## What needs to be done
Copy every line of the material below with no changes.

--------------------------------------------------

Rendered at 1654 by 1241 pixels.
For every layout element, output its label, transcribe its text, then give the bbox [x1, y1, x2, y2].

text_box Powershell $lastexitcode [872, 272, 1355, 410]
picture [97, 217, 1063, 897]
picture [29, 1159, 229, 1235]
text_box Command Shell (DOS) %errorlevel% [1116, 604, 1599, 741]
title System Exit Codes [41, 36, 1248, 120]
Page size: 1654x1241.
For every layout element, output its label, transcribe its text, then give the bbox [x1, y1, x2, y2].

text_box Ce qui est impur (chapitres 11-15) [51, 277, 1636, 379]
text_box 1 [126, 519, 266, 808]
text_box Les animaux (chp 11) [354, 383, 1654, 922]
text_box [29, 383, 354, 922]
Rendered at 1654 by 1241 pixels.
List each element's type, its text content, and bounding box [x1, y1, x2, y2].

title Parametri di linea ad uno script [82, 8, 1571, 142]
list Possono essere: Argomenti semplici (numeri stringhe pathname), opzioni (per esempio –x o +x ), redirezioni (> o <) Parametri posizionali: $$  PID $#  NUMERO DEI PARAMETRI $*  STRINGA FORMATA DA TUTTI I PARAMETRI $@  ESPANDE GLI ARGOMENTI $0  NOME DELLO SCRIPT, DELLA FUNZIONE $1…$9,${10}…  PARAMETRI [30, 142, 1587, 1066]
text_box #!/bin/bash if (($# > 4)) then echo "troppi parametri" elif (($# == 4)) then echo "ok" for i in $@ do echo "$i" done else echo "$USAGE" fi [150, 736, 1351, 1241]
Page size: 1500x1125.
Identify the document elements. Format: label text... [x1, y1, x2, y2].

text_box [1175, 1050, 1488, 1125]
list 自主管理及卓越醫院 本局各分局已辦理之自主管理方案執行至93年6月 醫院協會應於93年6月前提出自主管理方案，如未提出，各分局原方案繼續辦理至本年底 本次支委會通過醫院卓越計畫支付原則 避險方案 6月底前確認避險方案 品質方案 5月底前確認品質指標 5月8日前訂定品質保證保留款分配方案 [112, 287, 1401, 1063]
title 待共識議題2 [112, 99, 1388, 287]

--------------------------------------------------

## Solution for this exercise
Rendered at 1654 by 1241 pixels.
For every layout element, output its label, transcribe its text, then give the bbox [x1, y1, x2, y2].

text_box Powershell $lastexitcode [872, 272, 1355, 410]
picture [97, 217, 1063, 897]
picture [29, 1159, 229, 1235]
text_box Command Shell (DOS) %errorlevel% [1116, 604, 1599, 741]
title System Exit Codes [41, 36, 1248, 120]
Page size: 1654x1241.
For every layout element, output its label, transcribe its text, then give the bbox [x1, y1, x2, y2].

text_box Ce qui est impur (chapitres 11-15) [51, 277, 1636, 379]
text_box 1 [126, 519, 266, 808]
text_box Les animaux (chp 11) [354, 383, 1654, 922]
text_box [29, 383, 354, 922]
Rendered at 1654 by 1241 pixels.
List each element's type, its text content, and bounding box [x1, y1, x2, y2].

title Parametri di linea ad uno script [82, 8, 1571, 142]
list Possono essere: Argomenti semplici (numeri stringhe pathname), opzioni (per esempio –x o +x ), redirezioni (> o <) Parametri posizionali: $$  PID $#  NUMERO DEI PARAMETRI $*  STRINGA FORMATA DA TUTTI I PARAMETRI $@  ESPANDE GLI ARGOMENTI $0  NOME DELLO SCRIPT, DELLA FUNZIONE $1…$9,${10}…  PARAMETRI [30, 142, 1587, 1066]
text_box #!/bin/bash if (($# > 4)) then echo "troppi parametri" elif (($# == 4)) then echo "ok" for i in $@ do echo "$i" done else echo "$USAGE" fi [150, 736, 1351, 1241]
Page size: 1500x1125.
Identify the document elements. Format: label text... [x1, y1, x2, y2].

text_box [1175, 1050, 1488, 1125]
list 自主管理及卓越醫院 本局各分局已辦理之自主管理方案執行至93年6月 醫院協會應於93年6月前提出自主管理方案，如未提出，各分局原方案繼續辦理至本年底 本次支委會通過醫院卓越計畫支付原則 避險方案 6月底前確認避險方案 品質方案 5月底前確認品質指標 5月8日前訂定品質保證保留款分配方案 [112, 287, 1401, 1063]
title 待共識議題2 [112, 99, 1388, 287]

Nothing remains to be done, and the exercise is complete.